Most people would either not take it in or refuse to believe their ears if they heard that in the last year 1937, nineteen years after the Armistice, more American ex-soldiers of the World War were treated in Government hospitals than at any time since the war ended. It's a fact. Added to the patients receiving treatment at the end of 1936 were 141,537 new applicants for admission.

But if one assumed that it was all old war wounds and diseases troubling these ex-soldiers to the point where they had to have medical attention, he would be greatly mistaken. Not one in ten of the veterans who applied for treatment in Government hospitals last year could trace, or need bother to trace, his disability to his war service. Many of them, we daresay, were injured in automobile accidents. Others were suffering from decaying teeth, chronic alcoholism, appendicitis or any of a thousand and one ailments of middle age, which a grateful Government treated for them absolutely free of charge.

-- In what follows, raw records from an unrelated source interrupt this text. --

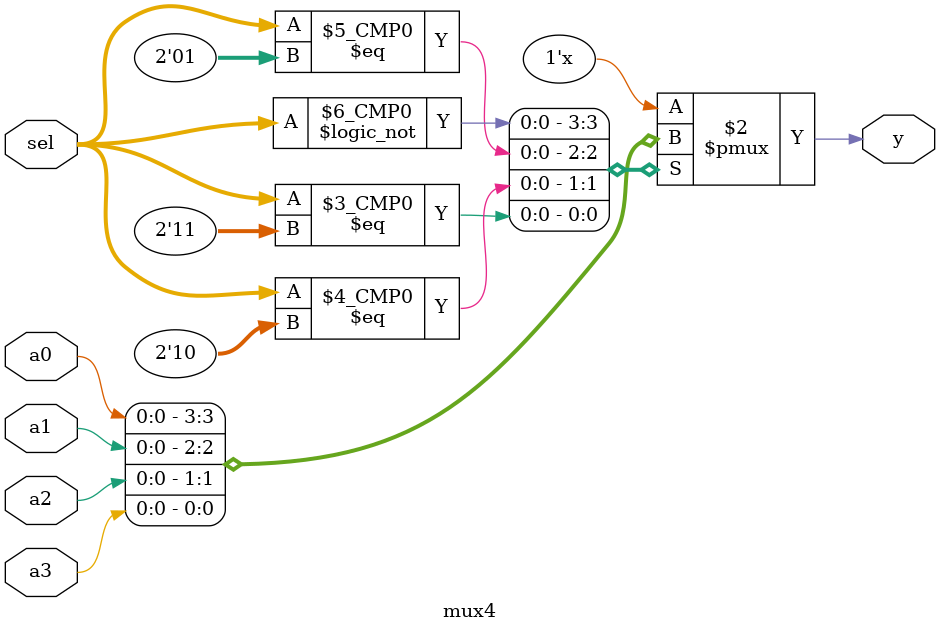
<source format=sv>
module mux4 #(
    parameter int Width = 1
)(
    input logic[Width-1:0] a0,
    input logic[Width-1:0] a1,
    input logic[Width-1:0] a2,
    input logic[Width-1:0] a3,
    input logic[1:0] sel,
    output logic[Width-1:0] y
);
    always_comb
        case (sel)
            2'h0: y = a0;
            2'h1: y = a1;
            2'h2: y = a2;
            2'h3: y = a3;
        endcase
endmodule

</source>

And it is perfectly dandy, we can see, for the veterans to get this medical care and hospitalization for nothing. Only, if it's a justifiable governmental service, why not extend it to the rest of the populace? These went to the defense of their country, it is true, but they came through that experience with whole skins and sounder constitutions. And, it was President Roosevelt who laid down the principle in his address to the American Legion convention of 1933 that "no person, because he wore a uniform, must thereafter be placed in a special class of beneficiaries over and above all other citizens."